Polystyrene microplastics inhibit the neurodevelopmental toxicity of mercury in zebrafish (Danio rerio) larvae with size-dependent effects

Insufficient evidence exists regarding the effects of microplastics (MPs) on the neuronal toxicity of heavy metals in the early stages of organisms. Herein, the effects of micro-polystyrene (μ-PS; 157 μm) and nano-polystyrene (n-PS; 100 nm) particles on the neurodevelopmental toxicity of mercury (Hg) in zebrafish embryos were compared. Zebrafish embryos exposed to Hg at the concentration of 0.1 mg L revealed blood disorders, delayed hatching, and malformations such as pericardial oedema and tail deformity. The length of the larval head was significantly reduced (P < 0.01) and in vivo expression of atoh1a in the cerebellum of neuron-specific transgenic zebrafish Tg(atoh1a:dTomato) larvae was inhibited by 29.46% under the Hg treatment.
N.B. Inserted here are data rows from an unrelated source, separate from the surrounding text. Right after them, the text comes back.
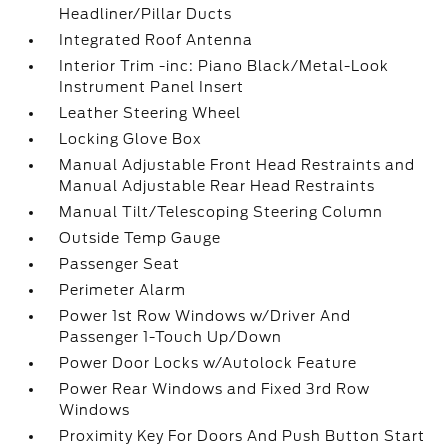
Headliner/Pillar Ducts
Integrated Roof Antenna
Interior Trim -inc: Piano Black/Metal-Look
Instrument Panel Insert
Leather Steering Wheel
Locking Glove Box
Manual Adjustable Front Head Restraints and
Manual Adjustable Rear Head Restraints
Manual Tilt/Telescoping Steering Column
Outside Temp Gauge
Passenger Seat
Perimeter Alarm
Power 1st Row Windows w/Driver And
Passenger 1-Touch Up/Down
Power Door Locks w/Autolock Feature
Power Rear Windows and Fixed 3rd Row
Windows
Proximity Key For Doors And Push Button Start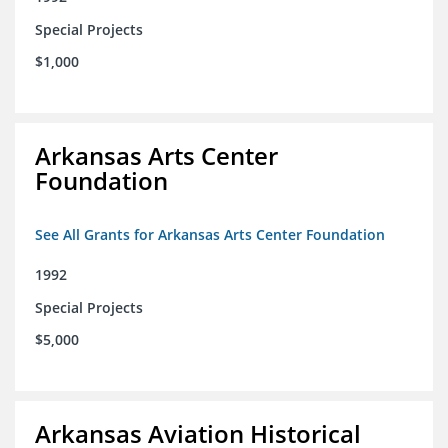
Special Projects
$1,000
Arkansas Arts Center
Foundation
See All Grants for Arkansas Arts Center Foundation
1992
Special Projects
$5,000
Arkansas Aviation Historical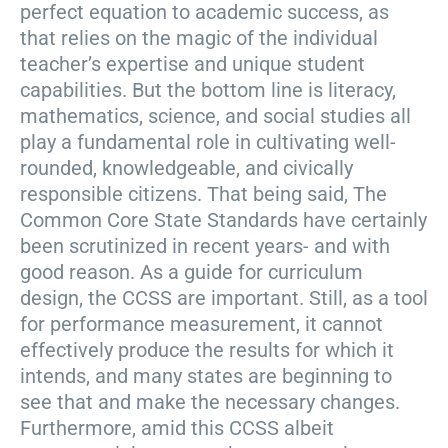
perfect equation to academic success, as
that relies on the magic of the individual
teacher’s expertise and unique student
capabilities. But the bottom line is literacy,
mathematics, science, and social studies all
play a fundamental role in cultivating well-
rounded, knowledgeable, and civically
responsible citizens. That being said, The
Common Core State Standards have certainly
been scrutinized in recent years- and with
good reason. As a guide for curriculum
design, the CCSS are important. Still, as a tool
for performance measurement, it cannot
effectively produce the results for which it
intends, and many states are beginning to
see that and make the necessary changes.
Furthermore, amid this CCSS albeit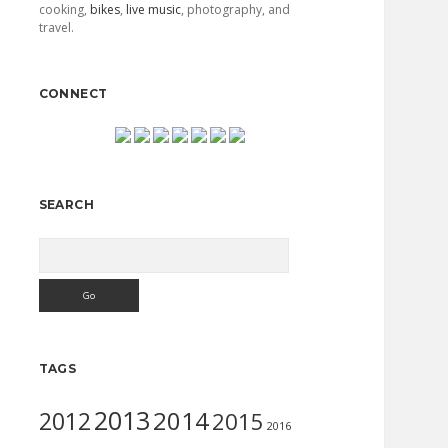
cooking,
bikes
,
live music
, photography, and
travel.
CONNECT
SEARCH
Search
TAGS
2013
2014
2012
2015
2016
Most of the toxic effects were inhibited by the combined exposure to μ-PS or n-PS with Hg, and n-PS decreased the neurodevelopmental toxicity of Hg more significantly than μ-PS. Metabolomic analysis revealed that in addition to inhibiting the amino acid metabolism pathway as in the μ-PS+Hg treatment, the n-PS+Hg treatment inhibited unsaturated fatty acid metabolism in zebrafish larvae, likely because of a greater reduction in Hg bioavailability, thus reducing the oxidative damage caused by Hg in the larvae. The combined effects of MPs and heavy metals differ greatly among different species and their targeted effects. We conclude that the combined toxicity mechanisms of MPs and heavy metals require further clarification.